Flow cytometric evaluation of the cytotoxicity of novel antiviral compounds

Abstract

Two acyclic analogs of bromotubericidin were tested for cytotoxic effects on uninfected cells by monitoring cell growth and measuring cell cycle perturbations using flow cytometry. As reported elsewhere, 5‐bromotubercidin analogs in which ribose was replaced by 2‐hydroxyethoxymethyl (compound 102) or by 1,3‐dihydroxypropoxymethyl (compound 183) were potent inhibitors of human cytomegalovirus (HCMV) replication in vitro (Pudlo et al.: Journal of Medicinal Chemistry 31:2086–2092, 1988). Because these compounds also inhibited the growth of uninfected cells, we performed kinetic studies with an established neoplastic line of human cells (KB) using flow cytometry. Growth of KB cells treated with either compound 102 or 183 were inhibited in a dose‐dependent manner. Growth inhibition by compound 183, however, was not fully expressed for at least 24 h.

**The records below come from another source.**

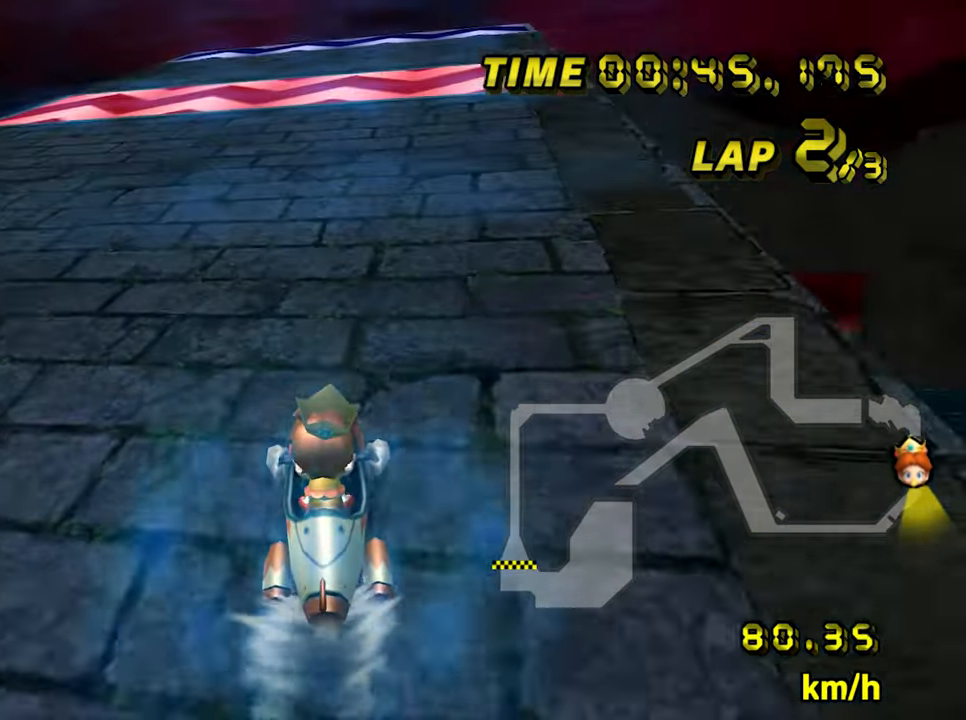
{"dt_ms": 500, "buttons": ["A", "R1"], "left_stick": "down-right", "events": [[217, "R1", "down"], [367, "left_stick", "down-right"]]}
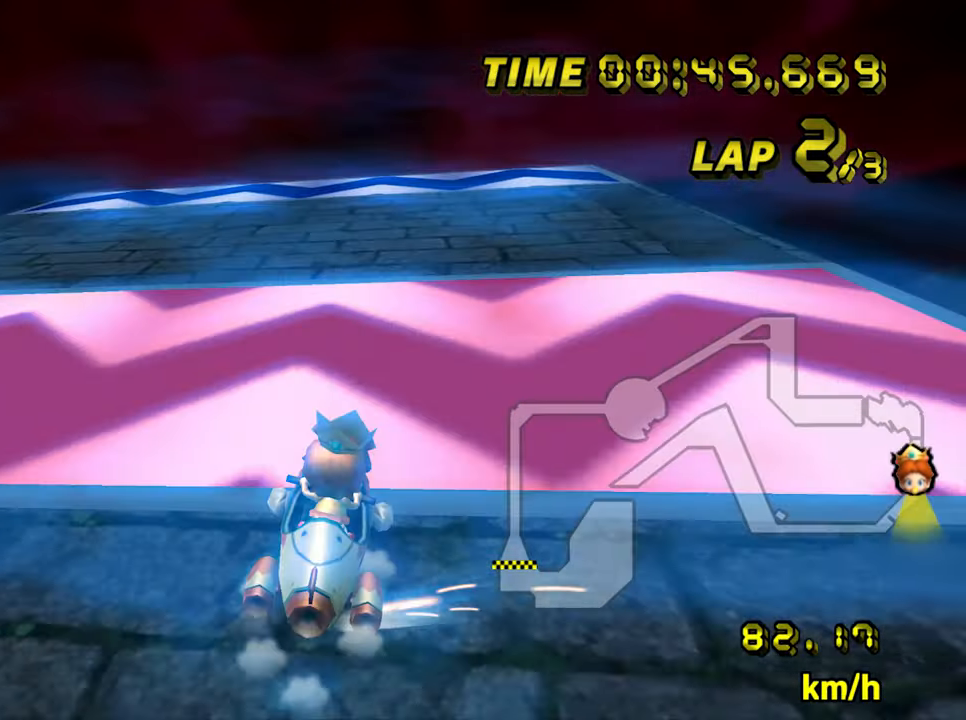
{"dt_ms": 1000, "buttons": ["A"], "left_stick": "center", "events": [[17, "left_stick", "right"], [233, "R1", "up"], [417, "left_stick", "center"], [817, "left_stick", "up"], [867, "left_stick", "center"]]}
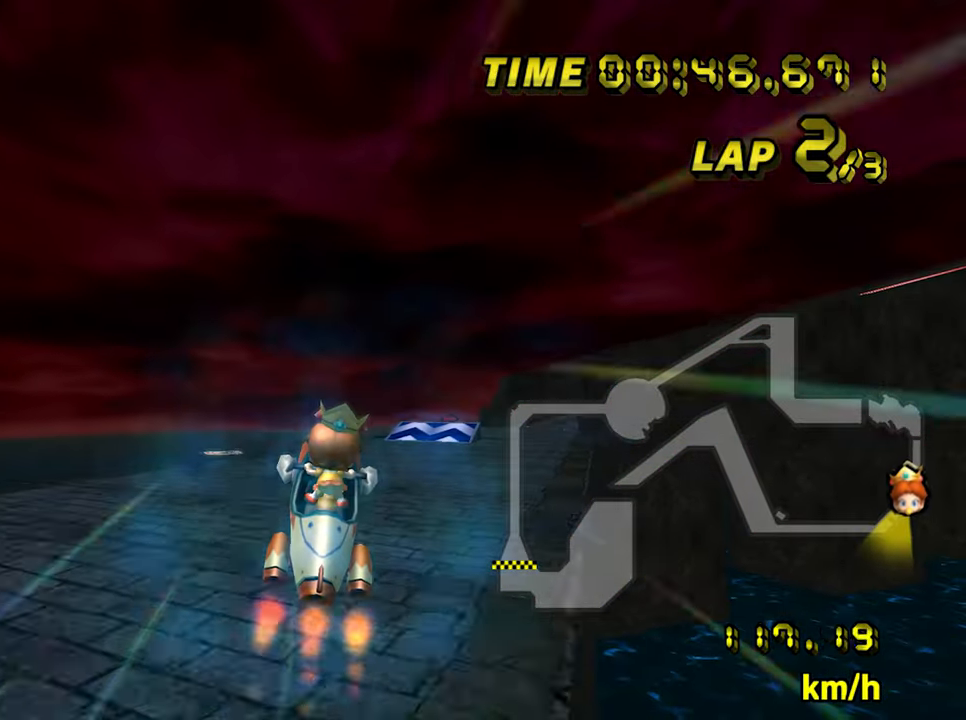
{"dt_ms": 1000, "buttons": ["A", "R1"], "left_stick": "center", "events": [[450, "R1", "down"], [517, "left_stick", "right"], [750, "left_stick", "center"], [833, "left_stick", "left"], [1000, "left_stick", "center"]]}
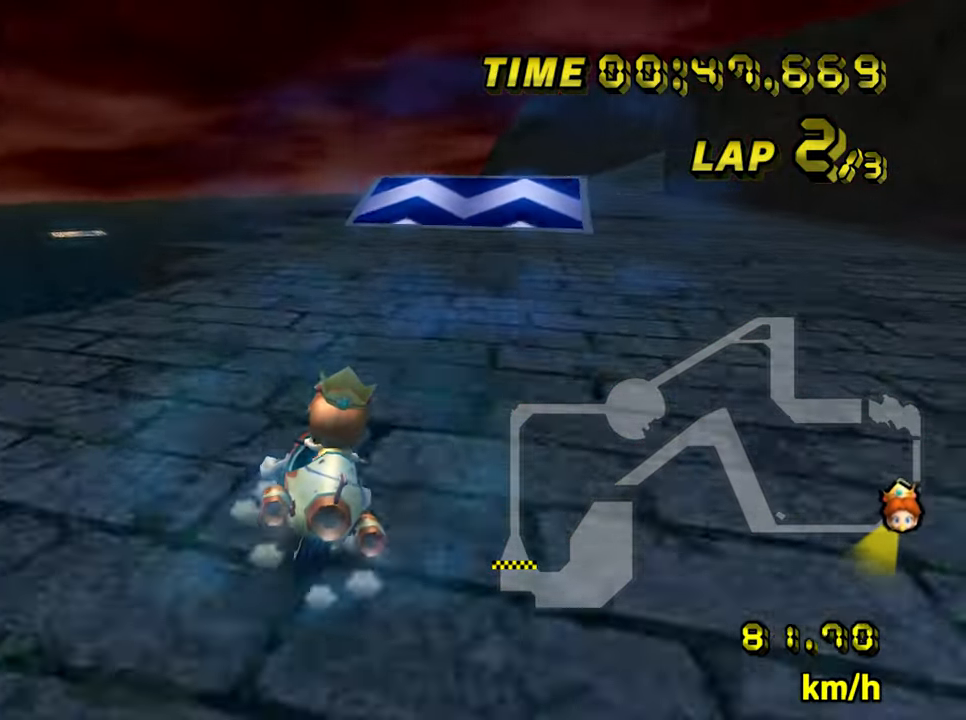
{"dt_ms": 500, "buttons": ["A"], "left_stick": "right", "events": [[133, "left_stick", "right"], [417, "R1", "up"]]}
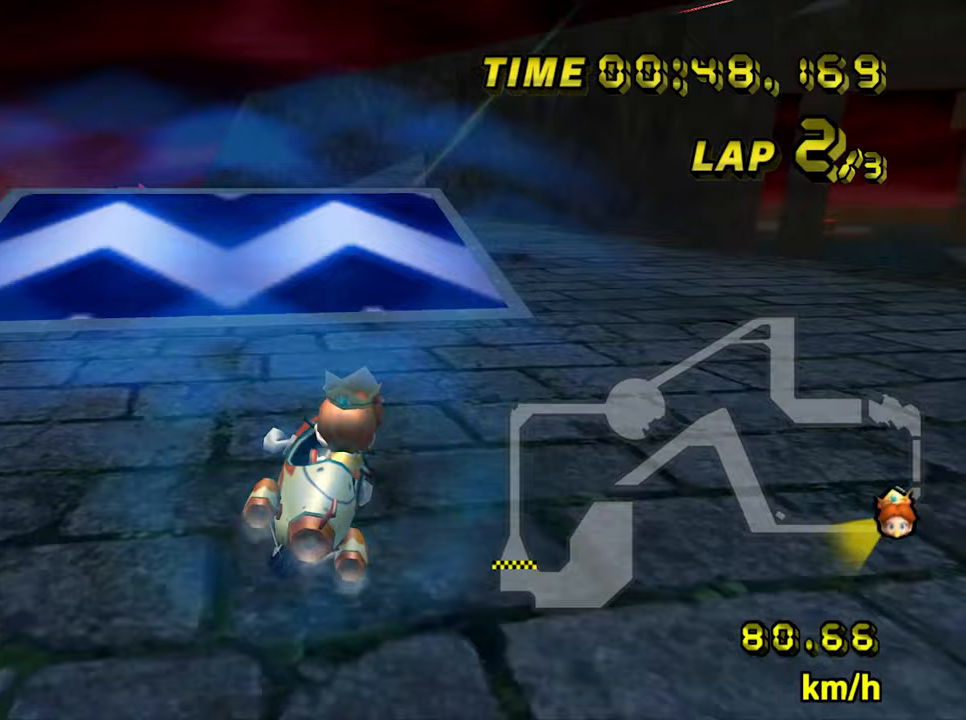
{"dt_ms": 500, "buttons": ["A"], "left_stick": "down-left", "events": [[33, "left_stick", "center"], [350, "left_stick", "down-left"]]}
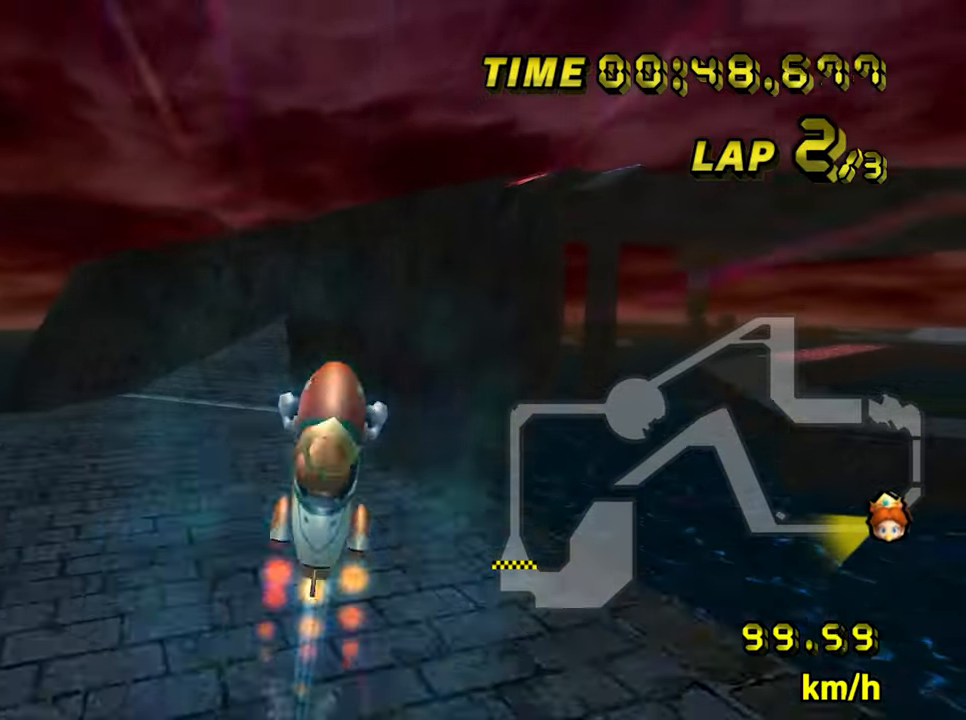
{"dt_ms": 500, "buttons": ["A"], "left_stick": "up", "events": [[450, "left_stick", "up"]]}
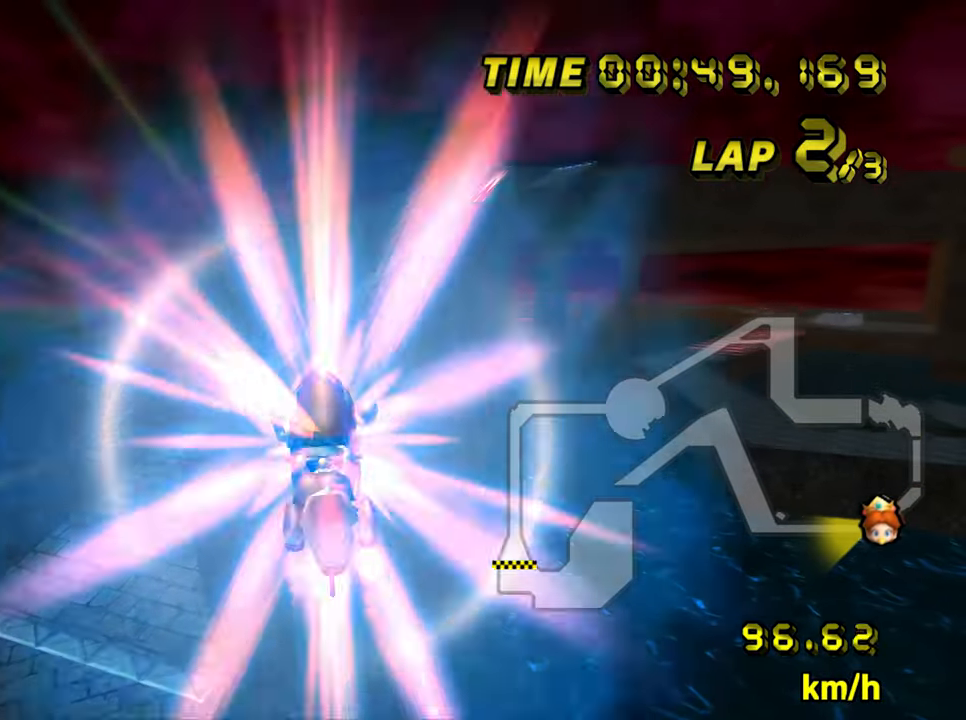
{"dt_ms": 500, "buttons": ["A", "R1"], "left_stick": "up", "events": [[133, "R1", "down"]]}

DNA analysis by flow cytometry showed that a 4‐h incubation with 10 μM compound 102 caused a decrease of cells in G₂/M phase. Cells began to accumulate in early S phase by 12 h of incubation, leading to mid S phase accumulation at 21 h. Compound 183 at 10 μM slightly decreased the number of cells in G₂/M phase after a 4‐h incubation, and led to accumulation of DNA in S phase after a 12‐h incubation. By 24 and 30 h, DNA histograms appeared similar to those of control cells but with a slight accumulation of the population in early S phase. In separate experiments, drugs were removed following a 24‐h incubation. After removal of compound 102, KB cell growth resumed with a normal population doubling time. In contrast, the effects of compound 183 were not reversible, suggesting the two compounds acted by different biochemical mechanisms.